Très peu d’études ont étudié l’association entre les manifestations cliniques dues à un trouble du système musculosquelettique et de son effet sur l’intégrité de la voie corticospinale mesurée à l’aide de la tractographie (Van Riper et al., 2017 ; Lieberman et al., 2014). De

manière intéressante, l’étude de Kim et collaborateurs, citée plus haut, a montré que la combinaison de deux mesures (excitabilité corticospinale [PEM mesurables] et bonne intégrité de leur voie corticospinale [capacité de reconstruire le faisceau corticospinal]) pouvait prédire la fonction motrice des patients ayant subi un AVC suite à 4 semaines de réadaptation (Kim et al., 2016). Dans le même ordre d’idée, il est possible d’observer une corrélation négative entre l’atteinte de l’ensemble de la voie corticospinale (mesurée notamment avec la FA) et la performance à un test évaluant la mobilité et la fonction des jambes chez les individus souffrant de sclérose en plaques (démyélinisation et perte axonales) (Tovar-Moll et al., 2015). En ce qui concerne l’arthrose du genou, les études antérieures se sont essentiellement intéressées à mettre en relation les métriques de tractographie et les mesures articulaires (cartilage, synovite) (Sandford et al., 2021); Guha et al., 2015). Ces études ont, entre autres, montré que les valeurs de MD étaient plus élevées, et les valeurs de FA plus faibles au niveau du cartilage chez les participants atteints d’arthrose que les participants sains, suggérant ainsi l’idée que l’IRM de diffusion pourrait être un outil potentiel pour le diagnostic précoce de l’arthrose (Guha et al., 2015). À notre connaissance, aucune étude n’avait encore étudié les associations entre l’intégrité de la voie corticospinale et les mesures cliniques chez les patients souffrant d’arthrose.

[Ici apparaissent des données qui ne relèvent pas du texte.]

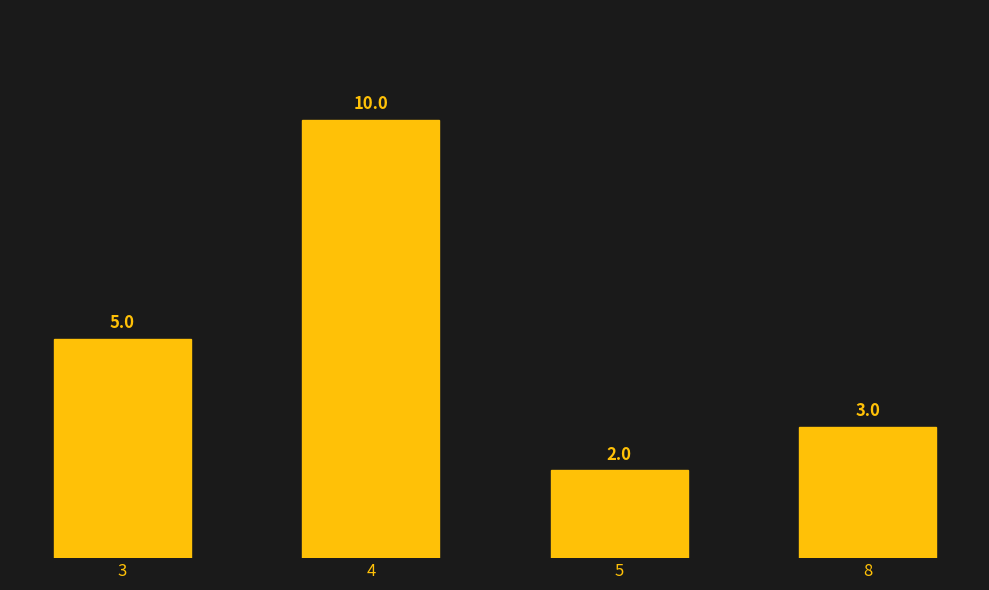

Reading left to right, list all the values displayed in this chart.

3=5	4=10	5=2	8=3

Rappelons ici à nouveau que l’ensemble des analyses réalisées avec les métriques de tractographie demeurent exploratoires; d’autres études devront être réalisées avec des échantillons de plus grande taille afin d’être en mesure de tirer des conclusions plus robustes quant aux possibles associations avec les mesures TMS et les manifestations cliniques des individus souffrant d’arthrose du genou. Les observations réalisées dans le cadre de cette étude montrent que la voie corticospinale devrait être segmentée (l’ensemble de la voie vs la région d’intérêt) lors des futures recherches en raison des différences observées entre celles-ci (assocelles-ciations différentes avec le seuil moteur et les manifestations cliniques). Il serait également intéressant que les futures études utilisant l’IRM de diffusion chez les individus souffrant de différentes conditions de douleur chronique ajoutent une évaluation TMS à leur protocole d’évaluation afin combler les lacunes de chaque technique (mesures complémentaires permettant d’avoir un meilleur portait de l’intégrité des tractus du système nerveux).